Uma aposta extremamente otimista. Talvez por isto é recomendável alimentar certas dúvidas quanto aos resultados esperados. Principalmente quando se tem presente que o Projeto, conscientemente ou não, restringir a luta contra a fome à lógica de mercado, que é, precisamente, a causa maior deste flagelo social. Aliás, trata-se de um flagelo que ultrapassa as fronteiras do Brasil para abranger mais de um bilhão de pessoas no planeta terra. As estatísticas da distribuição da riqueza mundial não deixam dúvidas. Realmente, a despeito de toda a riqueza produzida pelo mercado, as 356 pessoas mais ricas do mundo são donas de um patrimônio que equivale a renda anual de quase metade da população mundial.

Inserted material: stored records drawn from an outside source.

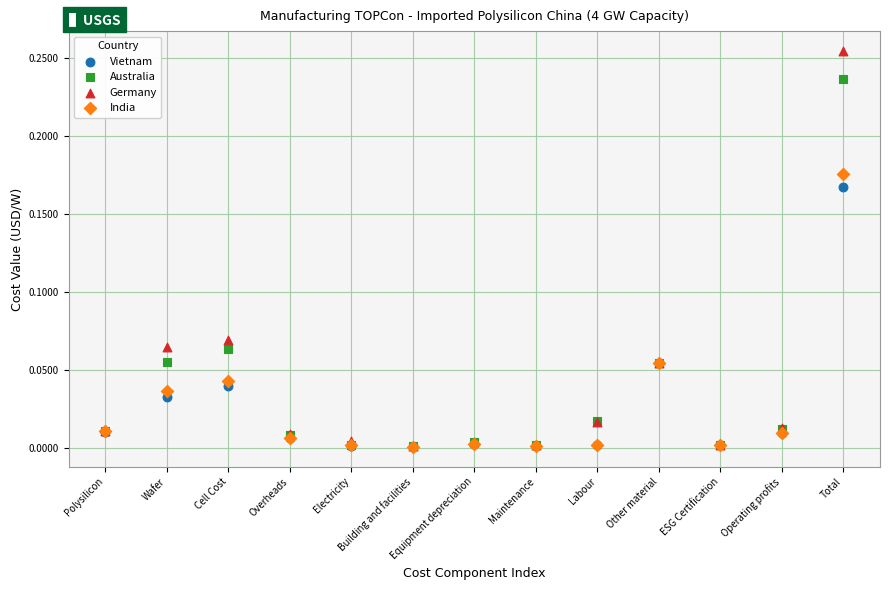

Which series has the largest Y range (max minus min)?

Germany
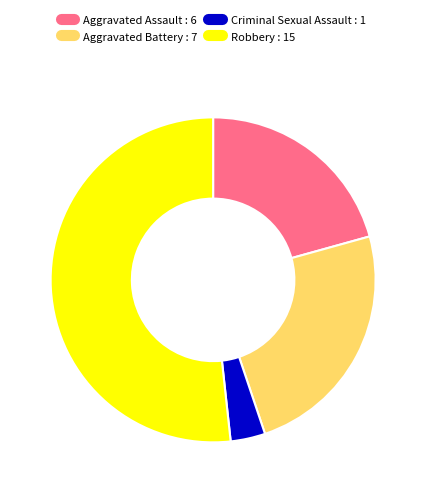

What is the smallest slice in the pie chart?

Criminal Sexual Assault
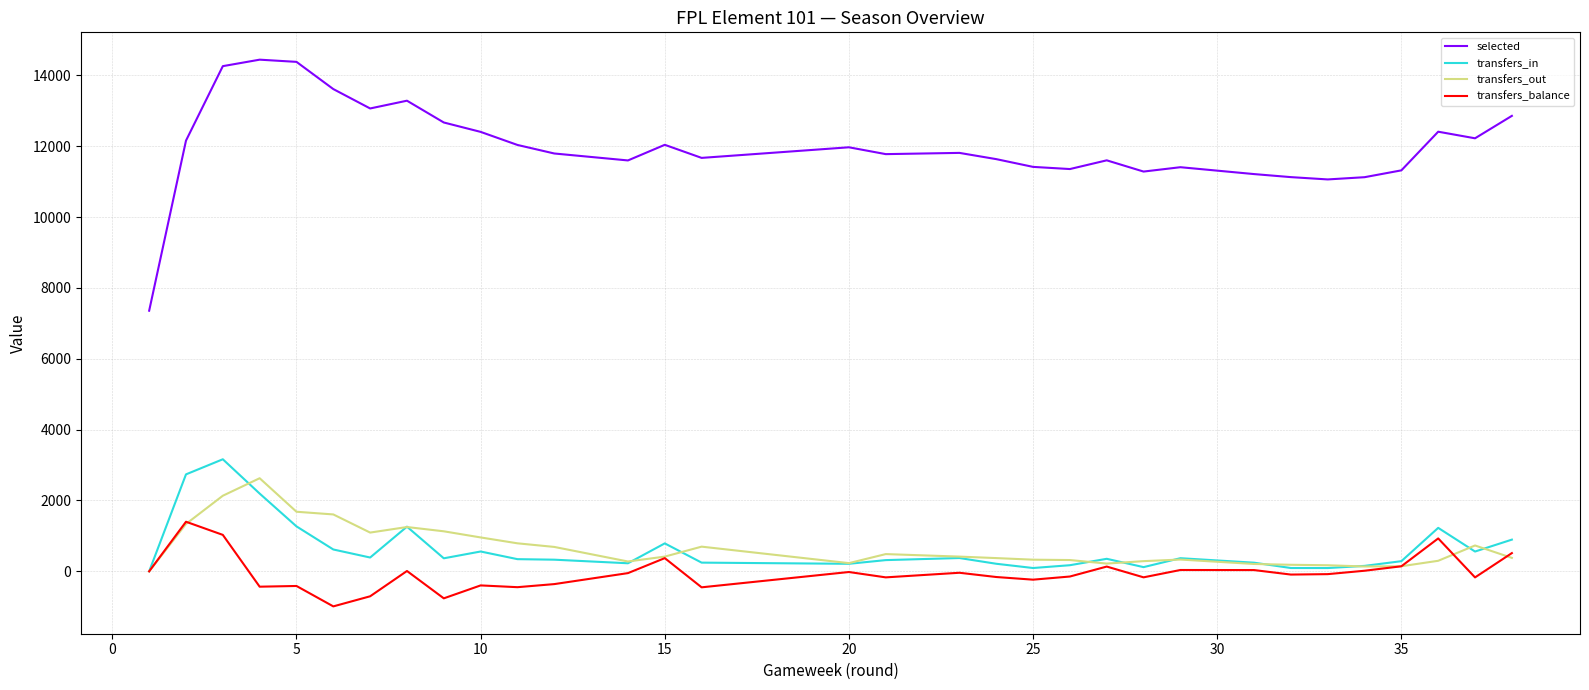

The value of transfers_out at 17 is 617. True or false?

False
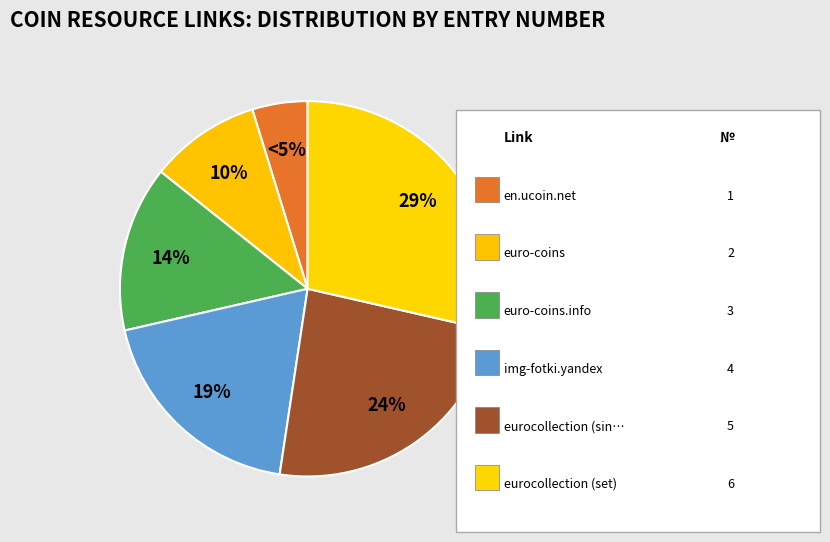

How many segments does this pie chart have?

6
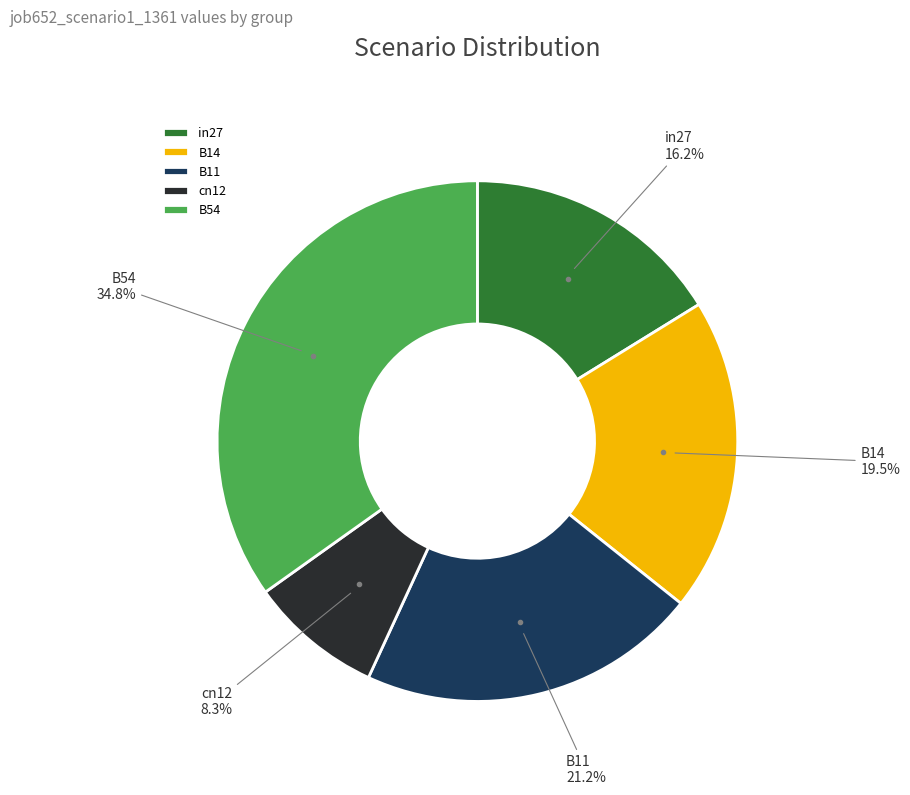

What portion of the pie excludes cn12?

91.7%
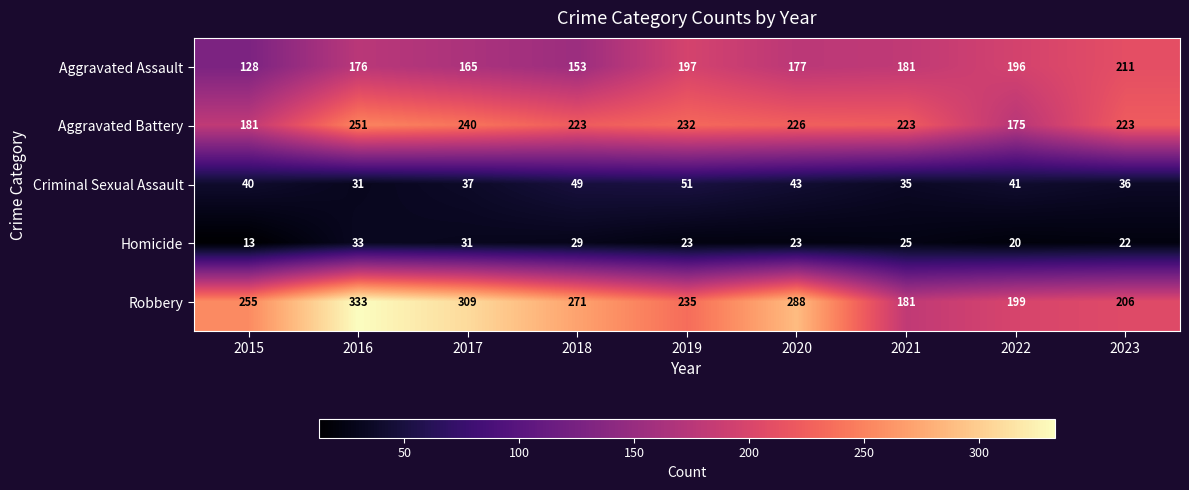

What is the difference between the highest and lowest values at 2018?

242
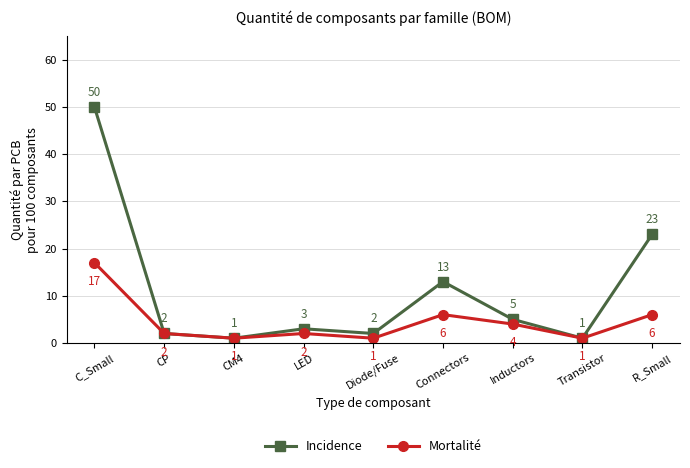

Which series changed the most between C_Small and CM4?

Incidence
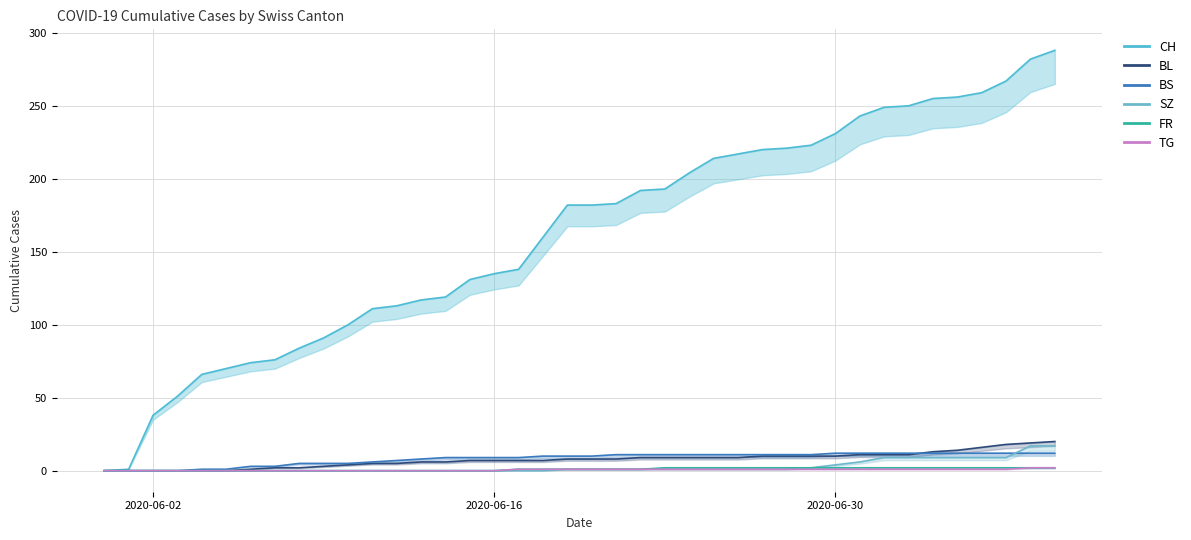

Does the chart have visible grid lines?

Yes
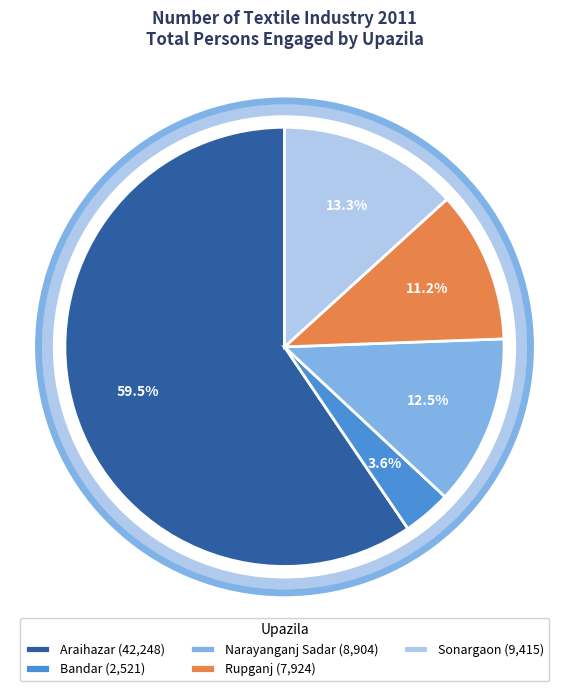

To the nearest percent, what is the average slice percentage?

20%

Esta concentração da riqueza não é de hoje. Não é um acidente histórico. Muito pelo contrário, trata-se de um fenômeno inerente à lógica do mercado. Prova disto oferece a história da colonização do mundo pelo capital. A África, por exemplo, começou a passar fome desde os tempos em que o capital mercantil sentiu fome de carne humana, para alimentar a produção de mercadorias nos canaviais e engenhos do Brasil e da América Central. De lá para cá, o exército de famintos e farrapos da raça negra só tem crescido. E o que dizer do Brasil? Desde o momento em que Pedro Álvares Cabral pisou em seu solo, decidiu-se a quem caberia a riqueza produzida em suas terras: ao colonizador, dono não só de fazendas, gados e prédios, como também dos índios e dos negros.
Estes exemplos tornam duvidosa qualquer política de combate à fome, que permaneça circunscrita dentro das fronteiras da lógica do mercado. Por isso, se não se quebrar a lógica mercantil, a exigência ética, de onde parte o Projeto de combate à fome, não passará de um mandamento moral, de uma aspiração que não vai além de um mero desejo.
Tem uma pedra no meio do caminho. Faz-se necessário removê-la. Mas isto só será possível quando a sociedade decidir cruzar a porta que dá acesso ao socialismo, e começar a estruturar uma forma de produção não mais fundada na lógica da mercadoria como mediação necessária das relações entre as pessoas.